A design and access statement submitted to Carmarthenshire Council on behalf of Life Property Group said there would be open spaces and greenery
Affordable housing is part of a 35-home development planned for a Carmarthenshire village, but the scale of the proposal is causing some concern.
Life Property Group Ltd wants to build 29 open market and six affordable houses in Nantgaredig, in the Towy Valley.
The land is currently used for grazing.
A design and access statement submitted to Carmarthenshire Council on behalf of Life Property Group said all the semi-detached and detached houses would have gardens, and that there would also be open spaces and new greenery.
The open market houses would be three, four or five-bedrooms, while the affordable ones would be two or three-beds.

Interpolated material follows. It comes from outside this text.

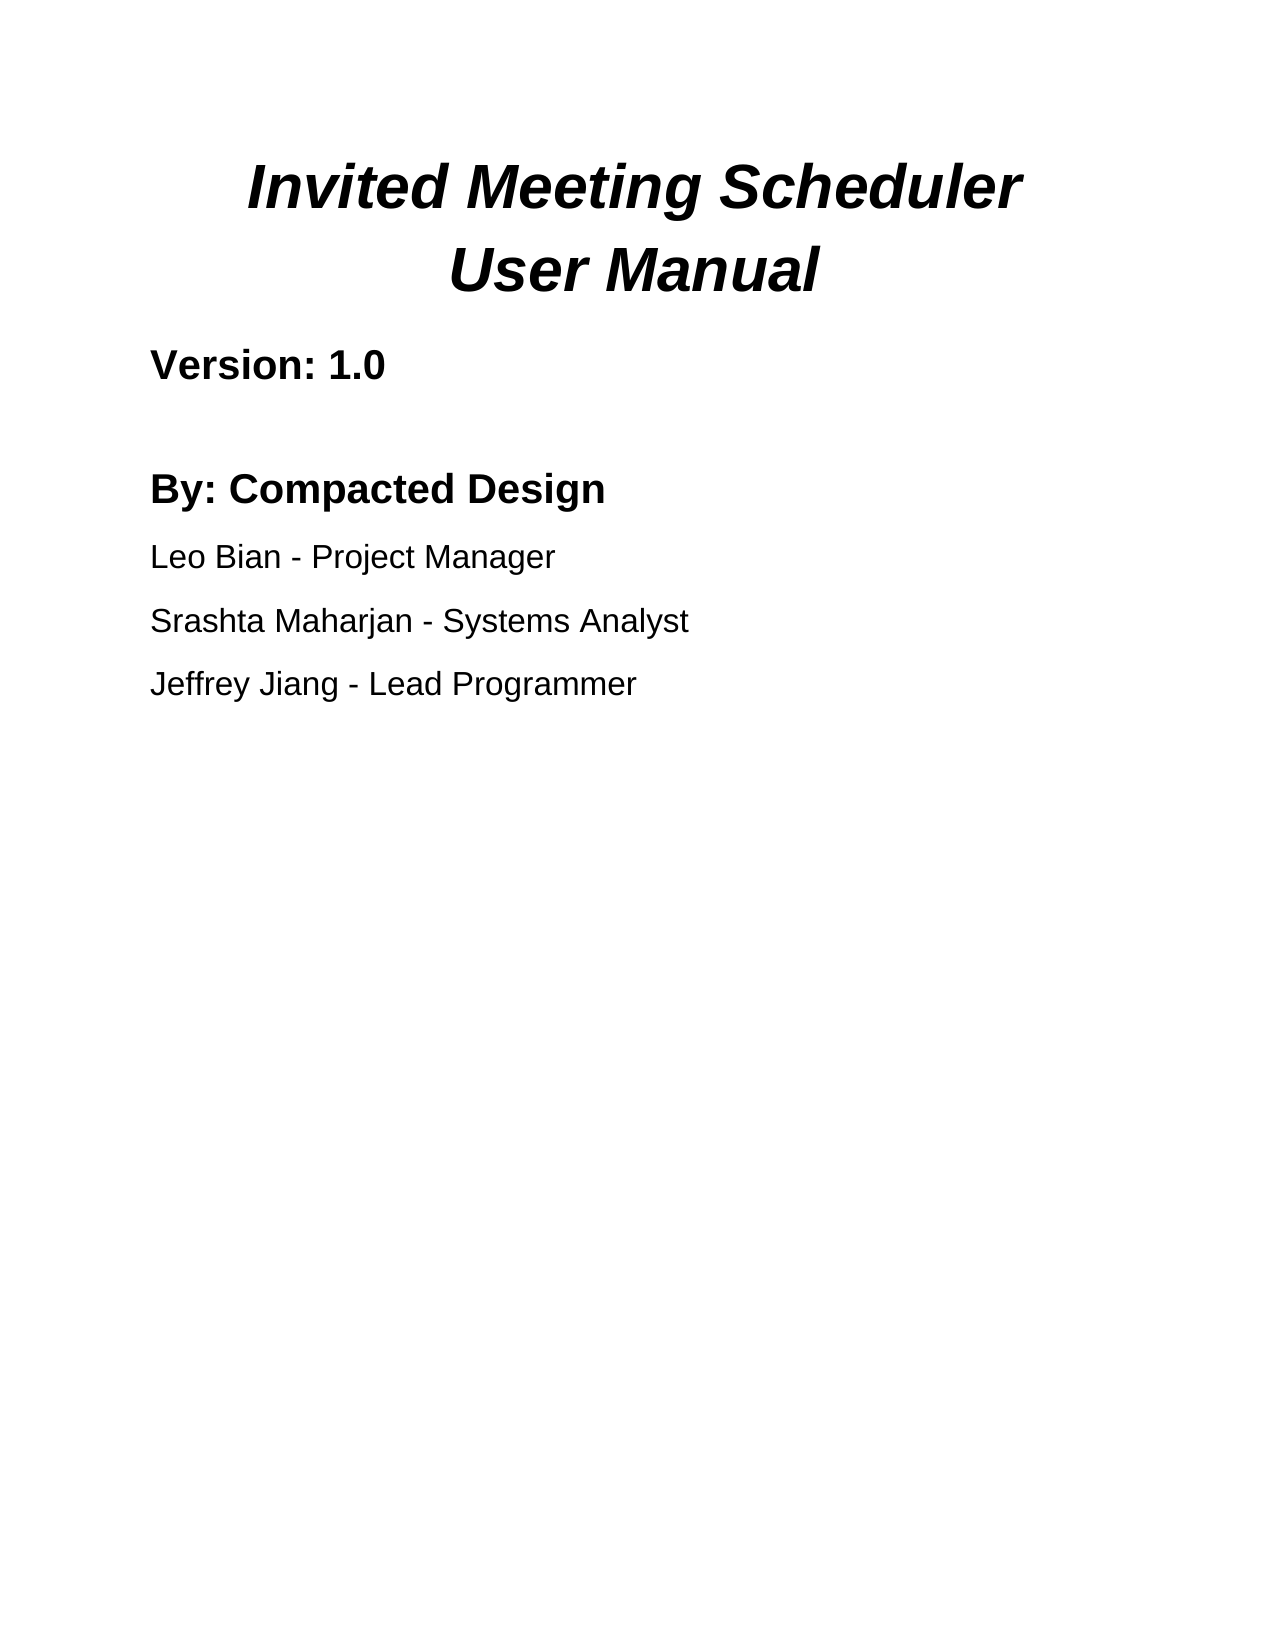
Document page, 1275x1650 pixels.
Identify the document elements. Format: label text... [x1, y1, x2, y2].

A consultation with villagers has taken place, resulting in 13 responses which raised concerns about the scale of the development, increased traffic, the capacity of the local school and doctors’ surgery to cope, and flood risk.
One letter from a resident said: Nantgaredig is a small village and the idea of adding 35 new houses to the street would not only spoil the character of the village but also put a strain on its amenities.
Another letter felt 35 new houses in the village, which has a population of around 530, “appears excessive and unreasonable”.
A first-time buyer who wanted to stay in the area said it was a pity that two-bedroom open market homes were not included in the scheme.
Another person said: The development of large three, four and five-bedroom houses is likely to price the local residents out of the market and attract commuters/professionals wanting easy access to the M4 and (who) may not contribute to the life of the community.
Welsh heritage body Cadw has asked for an impact assessment and archaeological evaluation due to the proximity of two scheduled monuments.
Life Property Group has commissioned a transport study, which said the impact of the 35 houses on the surrounding roads would be “negligible”.
The design and access statement said the development would make “a much-needed contribution to the local housing stock” and would not negatively impact the landscape.